◆ **ASSIGNED TASK**
The result should be the lines from the one holding "right hip: (750, 346)" to the end of the records below, repeated exactly. No pictures.

RECORDS TO PROCESS below:

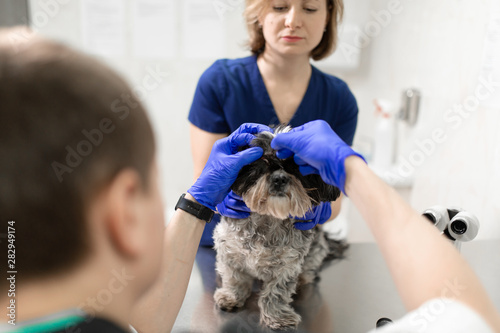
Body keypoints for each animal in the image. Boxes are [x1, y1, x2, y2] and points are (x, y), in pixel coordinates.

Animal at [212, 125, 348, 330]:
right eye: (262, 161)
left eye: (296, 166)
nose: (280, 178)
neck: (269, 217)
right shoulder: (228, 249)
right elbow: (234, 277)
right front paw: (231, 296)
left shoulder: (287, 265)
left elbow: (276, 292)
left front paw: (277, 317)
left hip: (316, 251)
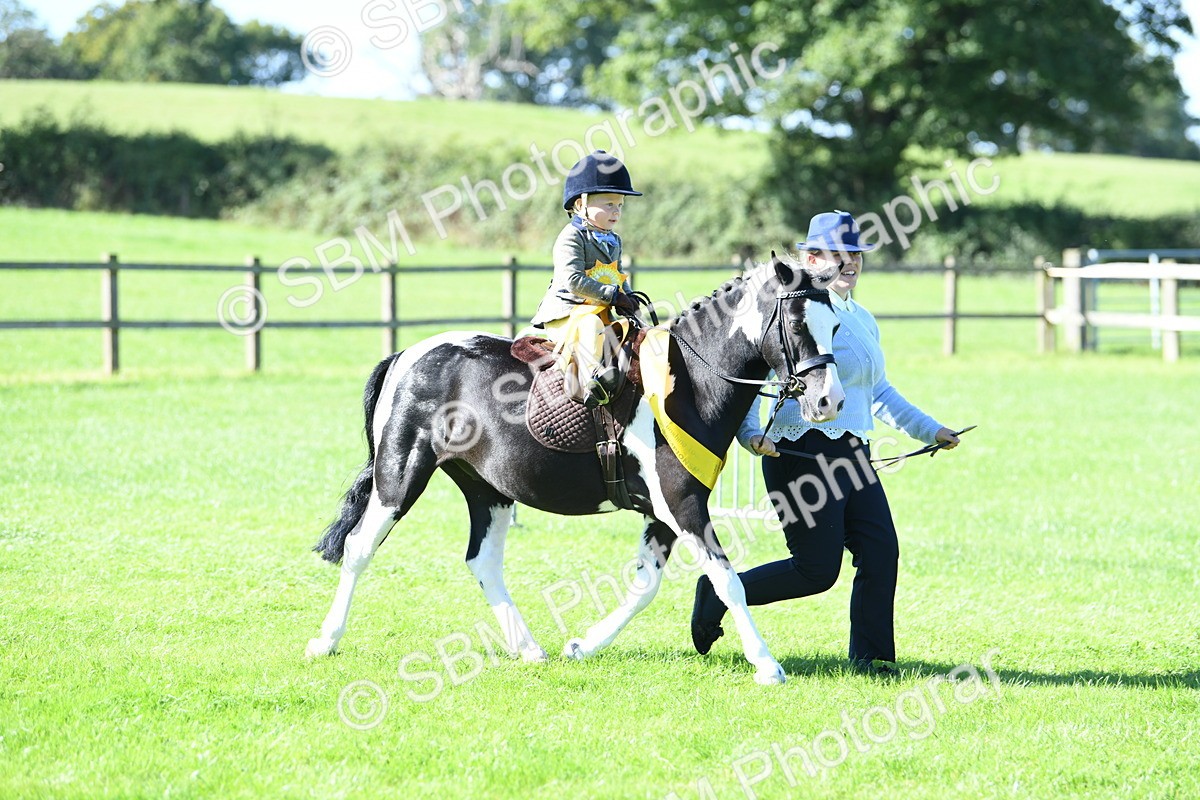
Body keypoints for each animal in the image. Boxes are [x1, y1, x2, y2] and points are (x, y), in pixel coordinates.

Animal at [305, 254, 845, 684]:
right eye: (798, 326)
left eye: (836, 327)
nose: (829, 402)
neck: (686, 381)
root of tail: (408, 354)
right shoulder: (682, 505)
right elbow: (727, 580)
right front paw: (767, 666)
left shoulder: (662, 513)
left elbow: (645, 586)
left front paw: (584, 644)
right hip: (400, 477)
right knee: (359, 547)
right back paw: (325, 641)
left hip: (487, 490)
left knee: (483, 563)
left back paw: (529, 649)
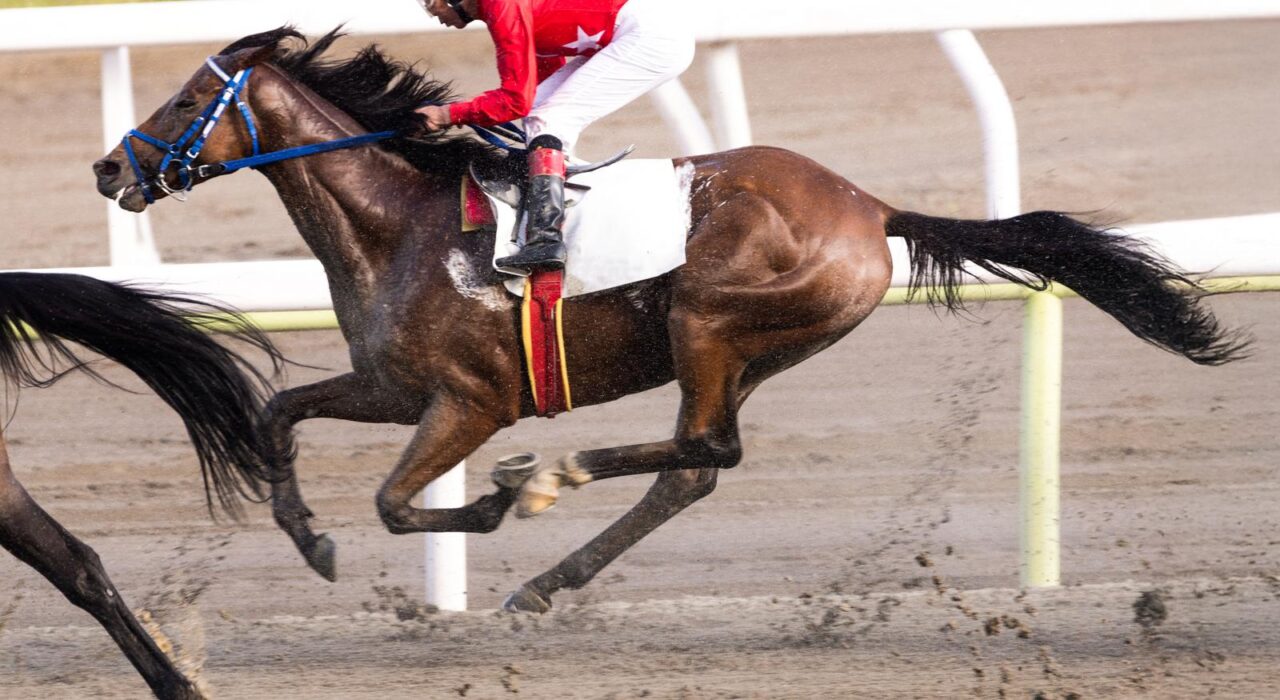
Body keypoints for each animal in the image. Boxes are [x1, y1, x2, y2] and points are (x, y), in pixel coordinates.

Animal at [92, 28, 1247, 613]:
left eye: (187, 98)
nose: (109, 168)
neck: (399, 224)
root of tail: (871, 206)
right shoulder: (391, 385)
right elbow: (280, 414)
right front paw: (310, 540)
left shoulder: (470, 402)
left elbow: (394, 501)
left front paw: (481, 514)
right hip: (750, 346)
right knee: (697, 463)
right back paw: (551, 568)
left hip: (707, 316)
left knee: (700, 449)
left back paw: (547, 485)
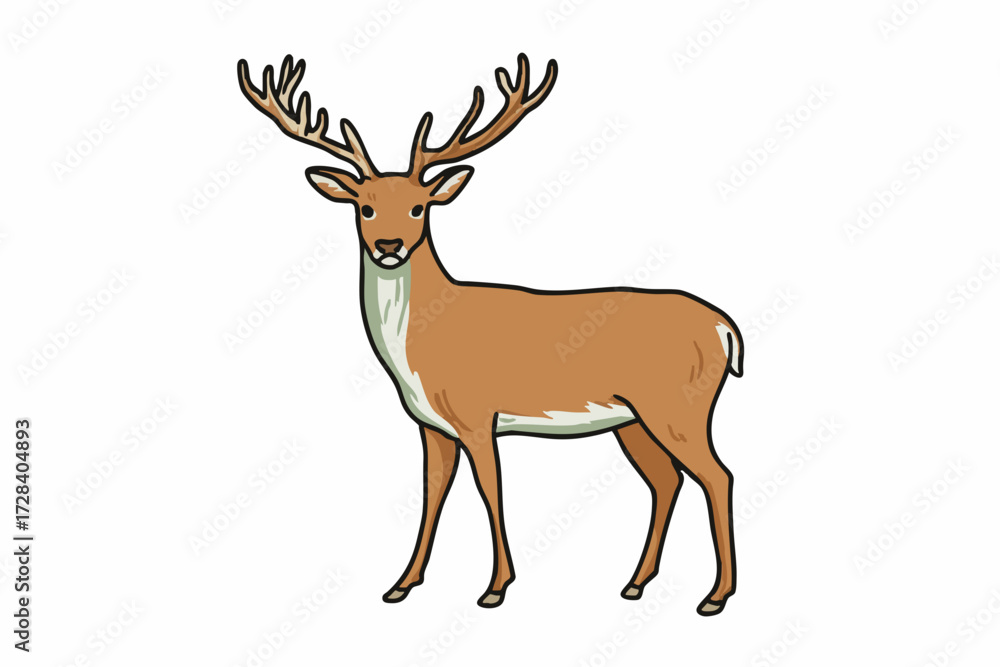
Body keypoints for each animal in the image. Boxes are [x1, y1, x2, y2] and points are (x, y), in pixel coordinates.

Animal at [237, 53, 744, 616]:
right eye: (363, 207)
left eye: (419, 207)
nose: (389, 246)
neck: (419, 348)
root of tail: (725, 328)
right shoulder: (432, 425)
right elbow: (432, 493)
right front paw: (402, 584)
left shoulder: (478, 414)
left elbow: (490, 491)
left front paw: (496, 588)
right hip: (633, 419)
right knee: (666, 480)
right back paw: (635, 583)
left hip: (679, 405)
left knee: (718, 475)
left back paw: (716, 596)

End of RECORDS TO PROCESS.

◆ **RESULT FOR THIS EXERCISE**
right hip: (750, 346)
right knee: (697, 463)
right back paw: (551, 568)
left hip: (707, 316)
left knee: (700, 449)
left back paw: (547, 485)
Body keypoints for each animal in the image. Boxes are [x1, y1, x2, y2] and points are (x, y), in pixel coordinates.

Animal at [237, 53, 744, 616]:
right eye: (363, 207)
left eye: (419, 207)
nose: (389, 246)
neck: (419, 348)
root of tail: (725, 328)
right shoulder: (432, 425)
right elbow: (432, 493)
right front paw: (402, 584)
left shoulder: (478, 414)
left elbow: (490, 491)
left front paw: (496, 588)
right hip: (633, 419)
right knee: (666, 480)
right back paw: (635, 583)
left hip: (679, 405)
left knee: (718, 475)
left back paw: (716, 596)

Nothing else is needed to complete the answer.